Der Corona-Gipfel der EU-Staaten geht am späteren Montagnachmittag in die Verlängerung. Die Nerven liegen nach dreitägigen Verhandlungen blank. Ein neuer Vorschlag liegt auf dem Tisch.
SRF News: Offenbar gab es Gehässigkeiten und persönliche Angriffe. Was können Sie zur Stimmung sagen?
Michael Rauchenstein: Der französische Präsident Emmanuel Macron und die deutsche Kanzlerin Angela Merkel sollen gestern mit der Faust auf den Tisch gehauen haben, war zu hören. Wiederholt soll zudem der niederländische Ministerpräsident Mark Rutte angegriffen worden sein, der in Brüssel die härteste Linie fährt. Bulgariens Premierminister Bojko Borissow soll Rutte bei einem Abendessen als «Polizisten von Europa» beschimpft haben.
Bulgariens Premier Bojko Borissow soll Rutte bei einem Abendessen als ‹Polizisten von Europa› beschimpft haben.
Die Reicheren zahlen für die Ärmeren – das ist ein Grundprinzip der EU. Rutte will nur zahlen, wenn er mitreden kann. Bahnt sich in der EU-Finanzpolitik ein Systemwechsel an?
Das ist schwierig zu sagen. Die Forderungen Ruttes betreffen den Wiederaufbaufonds – nicht zurückzahlbar und für Staaten wie Italien oder Spanien. Rutte wie auch Österreichs Kanzler Sebastian Kurz beharren darauf, dass die Gelder kontrolliert in Reformprojekte zum Wiederaufbau nach Corona fliessen.
Die Niederlande, Österreich, Schweden und Dänemark treten als die «Sparsamen Vier» auf, unterstützt von Finnland. Warum sind Rutte und Kurz besonders laut?
Bei Mark Rutte geht es vor allem um nationalstaatliche Politik, muss er doch im Frühling Wahlen in den Niederlanden gewinnen. Zudem hat er die Rechtspopulisten um Geert Wilders im Nacken. Sebastian Kurz hat sich von Anfang an gegen diese Zuschüsse gewehrt und war sogar die Leitfigur der «Sparsamen Vier». Diese Rolle hat nun Rutte übernommen, während sich Kurz in den Verhandlungen mittlerweile konzilianter zeigen soll als in der Öffentlichkeit.
Deutschland steht auch eher für Sparpolitik ein. Warum setzt sich Merkel mit Macron vehement für eine grosszügigere Lösung ein?
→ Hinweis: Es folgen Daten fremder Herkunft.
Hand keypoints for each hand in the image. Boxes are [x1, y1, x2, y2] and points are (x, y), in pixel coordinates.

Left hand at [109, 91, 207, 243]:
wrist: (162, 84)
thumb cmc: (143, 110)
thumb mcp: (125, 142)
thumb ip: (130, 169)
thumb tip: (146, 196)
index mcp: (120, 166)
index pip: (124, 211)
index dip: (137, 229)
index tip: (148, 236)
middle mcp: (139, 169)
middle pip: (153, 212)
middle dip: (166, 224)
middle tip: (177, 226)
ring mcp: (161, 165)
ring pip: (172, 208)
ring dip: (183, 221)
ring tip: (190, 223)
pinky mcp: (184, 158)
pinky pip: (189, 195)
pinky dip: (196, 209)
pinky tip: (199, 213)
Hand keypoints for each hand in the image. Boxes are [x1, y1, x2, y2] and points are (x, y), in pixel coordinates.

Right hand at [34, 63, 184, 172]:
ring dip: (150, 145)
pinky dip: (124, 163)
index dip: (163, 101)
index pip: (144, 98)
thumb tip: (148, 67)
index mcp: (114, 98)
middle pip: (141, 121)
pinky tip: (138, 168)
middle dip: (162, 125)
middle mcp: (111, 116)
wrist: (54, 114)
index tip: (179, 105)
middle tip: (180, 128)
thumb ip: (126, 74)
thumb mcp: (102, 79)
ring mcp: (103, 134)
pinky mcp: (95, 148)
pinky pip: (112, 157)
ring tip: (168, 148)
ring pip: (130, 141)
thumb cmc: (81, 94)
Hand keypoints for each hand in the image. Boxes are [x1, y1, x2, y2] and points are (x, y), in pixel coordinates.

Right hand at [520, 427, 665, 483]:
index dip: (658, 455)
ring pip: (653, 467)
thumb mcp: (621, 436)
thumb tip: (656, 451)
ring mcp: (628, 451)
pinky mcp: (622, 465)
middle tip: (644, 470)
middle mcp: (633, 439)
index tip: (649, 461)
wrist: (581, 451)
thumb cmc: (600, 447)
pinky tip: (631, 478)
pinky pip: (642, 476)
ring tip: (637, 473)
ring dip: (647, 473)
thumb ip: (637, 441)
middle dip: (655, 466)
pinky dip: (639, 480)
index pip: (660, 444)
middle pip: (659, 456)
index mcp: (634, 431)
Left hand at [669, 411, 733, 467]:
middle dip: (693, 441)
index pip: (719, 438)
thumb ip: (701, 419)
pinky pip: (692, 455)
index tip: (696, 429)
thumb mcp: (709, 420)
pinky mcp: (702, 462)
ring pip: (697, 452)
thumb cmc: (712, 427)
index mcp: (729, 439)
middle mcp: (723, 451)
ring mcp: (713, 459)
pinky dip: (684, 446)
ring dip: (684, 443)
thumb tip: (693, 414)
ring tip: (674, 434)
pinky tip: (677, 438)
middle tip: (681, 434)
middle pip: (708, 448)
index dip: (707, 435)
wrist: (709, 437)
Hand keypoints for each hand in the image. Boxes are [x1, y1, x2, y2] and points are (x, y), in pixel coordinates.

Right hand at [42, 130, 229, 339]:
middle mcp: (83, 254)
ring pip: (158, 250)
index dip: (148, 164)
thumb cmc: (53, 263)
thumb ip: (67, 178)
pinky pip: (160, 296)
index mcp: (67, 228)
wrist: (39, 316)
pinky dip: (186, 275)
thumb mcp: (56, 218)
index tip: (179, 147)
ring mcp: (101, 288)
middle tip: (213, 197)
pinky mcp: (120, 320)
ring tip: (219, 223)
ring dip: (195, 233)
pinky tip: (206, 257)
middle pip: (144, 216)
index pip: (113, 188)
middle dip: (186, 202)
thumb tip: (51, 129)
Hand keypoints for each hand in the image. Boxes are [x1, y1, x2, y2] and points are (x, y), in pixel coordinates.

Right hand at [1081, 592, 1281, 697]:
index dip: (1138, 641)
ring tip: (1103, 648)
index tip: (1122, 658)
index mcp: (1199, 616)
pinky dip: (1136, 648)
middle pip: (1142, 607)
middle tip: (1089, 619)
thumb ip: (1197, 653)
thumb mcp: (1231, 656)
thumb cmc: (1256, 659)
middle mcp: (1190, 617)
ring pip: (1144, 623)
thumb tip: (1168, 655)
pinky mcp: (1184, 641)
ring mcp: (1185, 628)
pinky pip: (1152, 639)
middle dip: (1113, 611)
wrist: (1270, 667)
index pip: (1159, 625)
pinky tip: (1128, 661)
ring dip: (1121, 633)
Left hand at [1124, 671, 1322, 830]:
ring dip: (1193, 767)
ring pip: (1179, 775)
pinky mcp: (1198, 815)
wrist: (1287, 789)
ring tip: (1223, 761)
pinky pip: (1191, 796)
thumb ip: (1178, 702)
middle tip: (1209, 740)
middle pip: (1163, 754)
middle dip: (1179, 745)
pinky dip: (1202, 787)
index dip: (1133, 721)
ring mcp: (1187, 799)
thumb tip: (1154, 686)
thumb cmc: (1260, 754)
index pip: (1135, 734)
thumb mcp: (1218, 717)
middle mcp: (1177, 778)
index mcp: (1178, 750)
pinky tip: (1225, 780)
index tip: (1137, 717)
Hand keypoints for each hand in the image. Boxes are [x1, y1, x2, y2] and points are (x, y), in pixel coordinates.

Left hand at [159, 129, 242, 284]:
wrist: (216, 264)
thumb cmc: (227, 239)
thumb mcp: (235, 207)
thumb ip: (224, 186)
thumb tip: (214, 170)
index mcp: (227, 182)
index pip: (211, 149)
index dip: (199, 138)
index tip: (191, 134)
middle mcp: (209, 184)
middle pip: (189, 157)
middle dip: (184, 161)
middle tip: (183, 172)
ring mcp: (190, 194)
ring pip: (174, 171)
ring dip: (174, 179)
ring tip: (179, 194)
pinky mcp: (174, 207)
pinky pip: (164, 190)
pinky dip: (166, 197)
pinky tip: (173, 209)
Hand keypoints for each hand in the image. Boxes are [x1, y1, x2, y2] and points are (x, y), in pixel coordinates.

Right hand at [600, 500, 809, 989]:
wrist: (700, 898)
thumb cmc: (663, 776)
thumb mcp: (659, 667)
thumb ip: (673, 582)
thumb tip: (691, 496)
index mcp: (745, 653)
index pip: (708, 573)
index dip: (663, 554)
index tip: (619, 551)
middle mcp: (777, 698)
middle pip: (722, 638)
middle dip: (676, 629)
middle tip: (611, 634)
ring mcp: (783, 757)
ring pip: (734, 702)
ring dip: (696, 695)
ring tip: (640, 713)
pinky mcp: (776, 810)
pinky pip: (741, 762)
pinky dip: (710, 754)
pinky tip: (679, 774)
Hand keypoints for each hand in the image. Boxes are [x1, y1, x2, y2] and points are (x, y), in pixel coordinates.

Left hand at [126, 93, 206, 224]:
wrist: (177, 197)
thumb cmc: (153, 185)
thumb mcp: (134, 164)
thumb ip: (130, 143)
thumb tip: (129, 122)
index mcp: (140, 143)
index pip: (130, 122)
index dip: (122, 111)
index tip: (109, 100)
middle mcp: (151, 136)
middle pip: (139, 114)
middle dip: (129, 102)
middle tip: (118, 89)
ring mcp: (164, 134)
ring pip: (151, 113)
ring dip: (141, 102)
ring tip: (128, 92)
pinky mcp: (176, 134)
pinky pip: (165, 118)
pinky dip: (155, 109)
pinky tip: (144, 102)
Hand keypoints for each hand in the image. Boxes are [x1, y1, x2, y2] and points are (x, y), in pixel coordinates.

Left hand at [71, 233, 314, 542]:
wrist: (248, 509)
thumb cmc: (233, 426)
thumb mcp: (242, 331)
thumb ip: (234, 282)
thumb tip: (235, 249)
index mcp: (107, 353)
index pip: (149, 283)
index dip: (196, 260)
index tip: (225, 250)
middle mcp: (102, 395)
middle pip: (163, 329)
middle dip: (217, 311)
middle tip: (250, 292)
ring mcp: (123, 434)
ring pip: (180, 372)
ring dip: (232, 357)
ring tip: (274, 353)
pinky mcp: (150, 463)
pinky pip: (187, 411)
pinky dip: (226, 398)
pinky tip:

Die Kanzlerin hat wohl relativ rasch gemerkt, dass man auf den Süden Europas zugehen muss. Zu Beginn der Coronakrise hatten Italien und auch Frankreich Corona-Bonds gefordert, bei denen es um eine gemeinsame Verschuldung der EU ging. Das wollte Merkel auf keinen Fall. Aber bei den Zuschüssen zum Wiederaufbaufonds macht sie nun sogar einen Schritt auf Italien und Spanien zu. Zudem hat Deutschland für ein halbes Jahr die EU-Ratspräsidentschaft inne und ist in der Vermittlerrolle. Diese Rolle wäre wohl sehr schwierig geworden, hätte Merkel mit den sparsamen Ländern mitgezogen.
Deutschland ist mit der EU-Ratspräsidentschaft für ein halbes Jahr in der Vermittlerrolle.
Der Gipfel gilt als einer der bisher schwierigsten der Union. Nimmt die EU längerfristig Schaden?
Das hängt von der Perspektive ab. Dass die Staats- und Regierungschefs an einem EU-Gipfel nicht zimperlich miteinander umgehen, ist normal. Aber gerade der Wiederaufbaufonds sollte ein Instrument der Solidarität für die von Corona stark betroffenen Staaten sein. Wenn nun die «Sparsamen Vier» samt Finnland die Zuschüsse seit Tagen drücken, sorgt das tatsächlich für sehr viel Unmut. Falls es doch noch einen Kompromiss gibt, wird man wohl versöhnlicher auseinandergehen, als wenn man sich Ende Juli oder gar im August noch einmal treffen müsste.
Der Gipfel wird am Nachmittag fortgesetzt: Wie schätzen Sie die Chance auf einen Kompromiss ein?
Ab 16 Uhr sollte ein neuer Vorschlag von EU-Ratspräsident Charles Michel vorliegen. Ich gehe davon aus, dass heute ein Kompromiss möglich ist, denn sonst wären die Verhandlungen wohl spätestens heute Morgen abgebrochen worden.
Das Gespräch führte Brigitte Kramer.